Painless is a film that follows two separate threads, threads separated by decades. The first begins in the 1930s with the discovery of a small group of children born without the ability to feel pain. It seems on the surface that this should be a boon to the youngsters but the results are anything but. Without pain they have nothing to check their more reckless or cruel instincts, they have no warning when their curiosity leads them astray. And so these children trigger a wave of tragedies. One girl lights her own arm on fire and admires the flames before moving on to bigger things. A hungry boy feasts on his own flesh. And the horrified adults lock them all away.

And in current times we meet David, a successful and driven surgeon. David is involved in a brutal and tragic car accident one that leaves him bereft, but the accident is only the start of his struggles. Medical tests post accident discover that David has leukemia, a disease that can only be treated using a bone marrow transplant from a close relative. And the only relatives David has - or so he thinks - are his parents. But approaching them for help sends David on a path to discovering a secret and horrible past within his own family, one that inevitably leads back to the painless children.

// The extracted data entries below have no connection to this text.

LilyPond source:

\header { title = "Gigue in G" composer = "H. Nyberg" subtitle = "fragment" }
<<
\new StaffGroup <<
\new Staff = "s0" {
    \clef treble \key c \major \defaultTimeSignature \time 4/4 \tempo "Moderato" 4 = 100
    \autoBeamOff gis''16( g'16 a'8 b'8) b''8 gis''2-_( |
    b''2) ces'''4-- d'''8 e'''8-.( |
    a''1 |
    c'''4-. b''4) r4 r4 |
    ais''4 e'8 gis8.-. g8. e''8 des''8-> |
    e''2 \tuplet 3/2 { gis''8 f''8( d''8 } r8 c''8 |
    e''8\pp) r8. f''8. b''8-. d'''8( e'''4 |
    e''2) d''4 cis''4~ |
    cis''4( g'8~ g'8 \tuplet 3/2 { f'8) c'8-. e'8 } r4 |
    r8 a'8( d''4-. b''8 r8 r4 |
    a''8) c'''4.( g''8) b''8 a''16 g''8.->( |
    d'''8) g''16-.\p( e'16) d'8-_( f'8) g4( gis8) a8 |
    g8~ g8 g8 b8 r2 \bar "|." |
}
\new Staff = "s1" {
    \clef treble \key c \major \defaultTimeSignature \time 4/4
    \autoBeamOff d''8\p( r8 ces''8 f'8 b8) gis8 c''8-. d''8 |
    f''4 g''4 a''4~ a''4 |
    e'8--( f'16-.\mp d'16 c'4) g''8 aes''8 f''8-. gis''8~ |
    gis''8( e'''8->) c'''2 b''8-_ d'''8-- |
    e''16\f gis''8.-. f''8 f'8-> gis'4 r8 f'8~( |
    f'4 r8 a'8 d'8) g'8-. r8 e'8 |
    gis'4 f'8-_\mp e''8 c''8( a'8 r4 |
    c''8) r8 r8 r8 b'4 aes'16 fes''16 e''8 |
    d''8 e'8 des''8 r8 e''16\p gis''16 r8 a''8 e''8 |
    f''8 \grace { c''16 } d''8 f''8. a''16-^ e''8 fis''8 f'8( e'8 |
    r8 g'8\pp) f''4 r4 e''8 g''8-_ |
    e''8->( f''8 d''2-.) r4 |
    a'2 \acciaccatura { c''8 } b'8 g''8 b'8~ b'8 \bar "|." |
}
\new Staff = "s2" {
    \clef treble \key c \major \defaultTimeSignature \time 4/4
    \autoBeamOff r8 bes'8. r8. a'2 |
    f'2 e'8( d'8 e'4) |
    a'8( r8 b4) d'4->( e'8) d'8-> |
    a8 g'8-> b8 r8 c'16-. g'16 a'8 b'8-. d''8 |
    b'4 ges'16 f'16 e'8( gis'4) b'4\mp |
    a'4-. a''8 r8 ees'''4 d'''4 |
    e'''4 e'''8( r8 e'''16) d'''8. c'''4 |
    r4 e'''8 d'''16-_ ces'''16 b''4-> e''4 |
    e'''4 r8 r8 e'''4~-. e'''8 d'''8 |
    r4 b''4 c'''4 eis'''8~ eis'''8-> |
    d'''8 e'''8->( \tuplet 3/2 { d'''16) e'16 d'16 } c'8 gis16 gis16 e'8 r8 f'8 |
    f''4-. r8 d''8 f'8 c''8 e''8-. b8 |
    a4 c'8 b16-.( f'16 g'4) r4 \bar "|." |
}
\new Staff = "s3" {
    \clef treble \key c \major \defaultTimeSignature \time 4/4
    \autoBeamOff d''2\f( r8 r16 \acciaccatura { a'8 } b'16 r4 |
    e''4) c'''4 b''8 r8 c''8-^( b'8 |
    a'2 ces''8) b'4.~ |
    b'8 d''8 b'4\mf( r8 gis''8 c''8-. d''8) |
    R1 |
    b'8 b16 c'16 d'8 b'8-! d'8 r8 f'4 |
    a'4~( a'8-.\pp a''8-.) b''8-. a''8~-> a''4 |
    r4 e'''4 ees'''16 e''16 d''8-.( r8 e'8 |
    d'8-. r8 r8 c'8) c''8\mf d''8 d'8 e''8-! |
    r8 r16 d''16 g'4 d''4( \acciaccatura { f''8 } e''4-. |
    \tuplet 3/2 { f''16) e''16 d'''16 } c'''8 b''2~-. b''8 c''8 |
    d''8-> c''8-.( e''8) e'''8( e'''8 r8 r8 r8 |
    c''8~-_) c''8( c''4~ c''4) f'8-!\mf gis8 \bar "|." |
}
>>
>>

Absolutely beautifully shot and performed, Painless is filled with interesting ideas and images that establish Medina - with his first feature here - as a director of uncommon visual skills. Medina throws the gauntlet down early - the opening sequence is breathtaking for its beauty and audacity - and does not relent until the final frame. This is a man with some compelling pictures in his head and an uncommon ability to put them on screen.

Where Medina struggles slightly, however, is in a narrative that takes significantly longer than it probably needs to arrive at the point that the audience knows from the beginning is going to come - the intersection of the two stories - and a slight tendency to lose his characters in his themes. Take for example the doctors' early horror in the painless children. The lack of pain - and its consequences - are the driving message of the point but this is hardly a phenomenon that the doctors of the time would have been unfamiliar with or horrified by, the condition being symptomatically identical to leprosy which has been well documented for millennia. It seems a small thing but it sets the film off on an odd foot that it takes some time to recover from.

Though not without some minor flaws Painless is an intriguing debut by a very promising director. Expect a bright future for Medina.